Now your new “worst 5%” curve looks better than your old one:
Before the change, at 180 hits per second, five percent of visitors had a host latency of 7 seconds. After the change, that’s down to 1.5 seconds — much better. Looking back at the equation User experience = Traffic / Capacity, you added capacity, and user experience got better.
Now let’s think about the cloud. One of the things cloud computing promises–indeed, its core promise–is elastic computing*. This means that capacity gets added for you.
If you use a “true” cloud, where you don’t see the individual machines, that capacity scaling happens without you knowing about it. On the other hand, if you’re using an instance-based cloud platform like EC2, you may be spinning up new machines yourself with a few keystrokes; but eventually, you’ll use some kind of automation tool to create new instances on demand.
How will that tool or cloud know how to create new instances? Simple. It’ll look at user experience. Sure, it may consider CPU load, or network usage, or free memory at first. But those are ultimately proxies for the only thing that matters: User experience. When the application’s response time gets too slow, it’s time to add capacity.
If you’re paying attention to that equation, this should terrify you. Because capacity is infinite.
The equation is the same, but this time, you’re solving for user experience. Let’s say you tell the cloud, “when the server takes more than a second to serve something, add a new machine.” Everyone gets a nice, fast visit to your site.
And you get a really big bill at the end of the month, because you added 20 new machines without knowing it.

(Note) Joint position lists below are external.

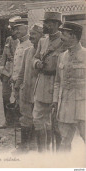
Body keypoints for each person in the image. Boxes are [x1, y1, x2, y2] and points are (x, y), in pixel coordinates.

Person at [33, 11, 64, 152]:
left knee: (57, 122)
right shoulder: (42, 41)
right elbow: (34, 58)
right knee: (38, 119)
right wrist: (37, 63)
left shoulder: (64, 42)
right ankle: (42, 153)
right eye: (45, 22)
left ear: (57, 24)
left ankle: (58, 155)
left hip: (57, 84)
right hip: (42, 84)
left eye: (49, 22)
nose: (45, 25)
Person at [52, 22, 85, 152]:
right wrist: (55, 101)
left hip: (83, 107)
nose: (61, 37)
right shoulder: (62, 57)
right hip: (65, 105)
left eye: (64, 34)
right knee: (64, 140)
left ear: (73, 35)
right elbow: (57, 82)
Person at [14, 24, 44, 152]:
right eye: (30, 34)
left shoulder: (45, 53)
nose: (31, 37)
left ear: (42, 37)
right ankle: (24, 145)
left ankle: (37, 146)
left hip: (40, 93)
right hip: (26, 91)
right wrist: (16, 88)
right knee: (25, 118)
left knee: (39, 120)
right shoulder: (27, 51)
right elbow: (21, 72)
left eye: (34, 34)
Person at [0, 16, 21, 129]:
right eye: (10, 28)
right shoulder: (8, 39)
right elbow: (4, 55)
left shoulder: (23, 41)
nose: (11, 31)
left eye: (13, 28)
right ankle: (8, 121)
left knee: (19, 96)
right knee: (5, 96)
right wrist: (2, 70)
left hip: (18, 70)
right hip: (7, 70)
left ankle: (18, 121)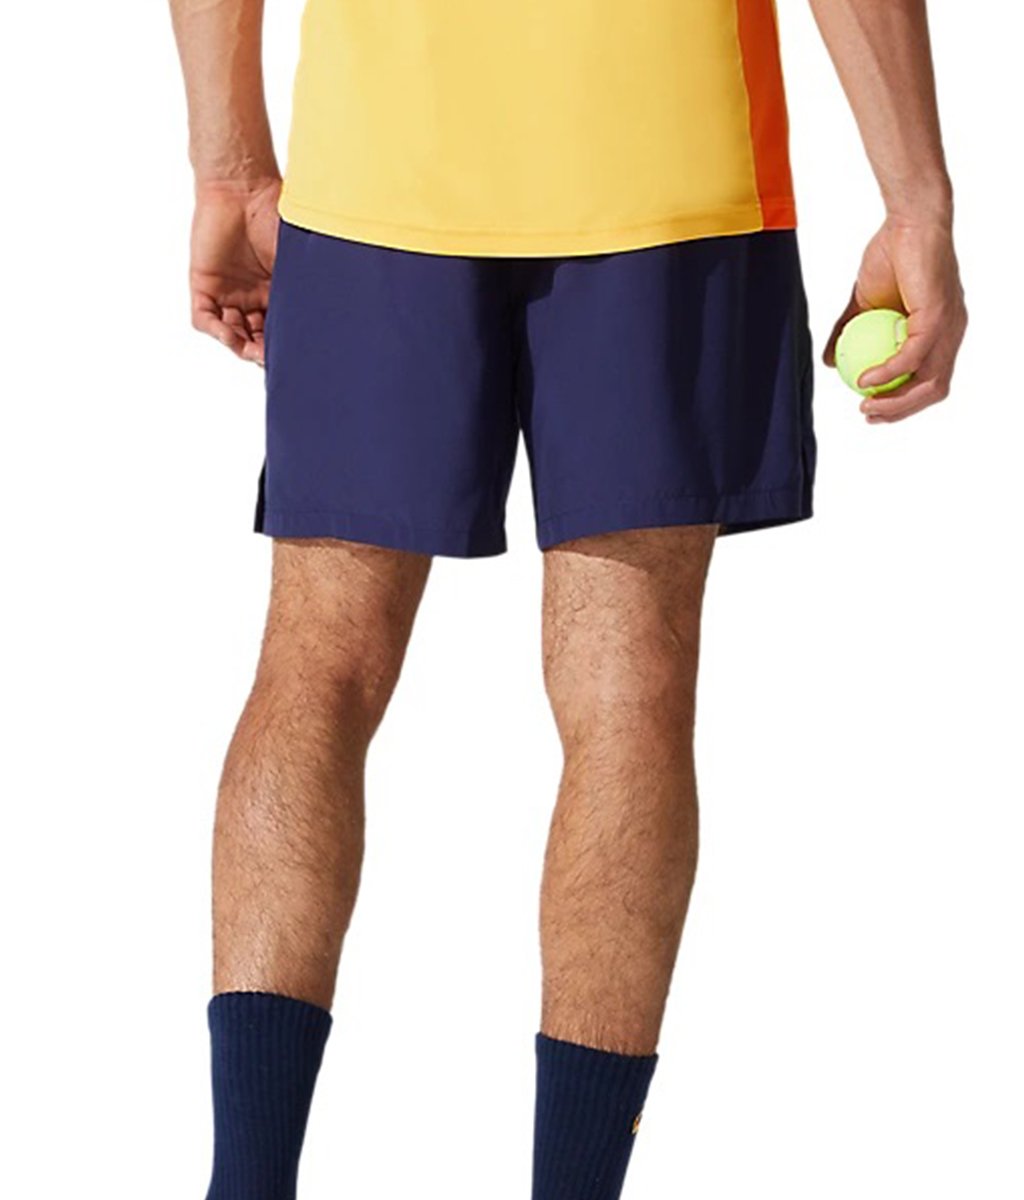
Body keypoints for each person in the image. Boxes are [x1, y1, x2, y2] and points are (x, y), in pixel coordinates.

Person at [168, 2, 967, 1197]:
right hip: (670, 158)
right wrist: (915, 203)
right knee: (624, 687)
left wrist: (230, 166)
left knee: (318, 666)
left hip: (381, 157)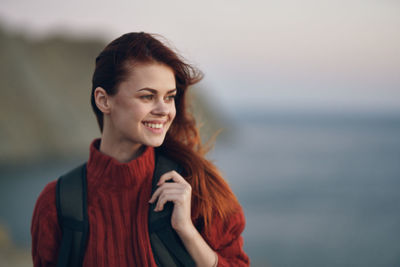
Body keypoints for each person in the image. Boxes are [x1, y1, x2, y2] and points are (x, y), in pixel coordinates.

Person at [31, 32, 250, 267]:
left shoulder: (197, 188)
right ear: (104, 100)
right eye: (147, 96)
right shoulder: (57, 204)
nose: (164, 110)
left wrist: (187, 232)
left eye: (169, 97)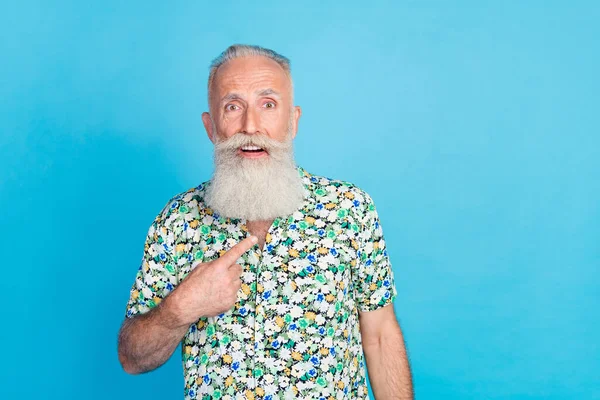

For those in the managed hosting world, this is nothing new. A recent Huffington Post article looked at the surprising cost of pay-as-you-go bandwidth and storage (with, it should be noted, a happy ending.) CDNs that bill by tiers of contract have the same effect.
But in the past, you’ve been the one to decide what gets deployed in a data center. You controlled capacity; user experience was the variable. Now, the cloud controls capacity. The only knob you have is user experience.
What this means is that autonomic provisioning and elastic computing systems will need to provide tools for their customers to adjust not only target customer experience, but also target spending. And because clouds are in the business of making money, they’re unlikely to offer spending controls willingly to platform users.
Which is why the relationship between traffic (your market), user experience (your customers) and capacity (your burn rate) is the most important equation in the cloud.
** Elastic computing is term I first heard from Duncan Hill in the summer of 2001 and I remember it well. Duncan was building a company called Thinkdynamics (later sold to IBM) that automated server provisioning. It spun up new machines when needed, and we were talking because Coradiant was very good at knowing when user experience was bad enough to need it.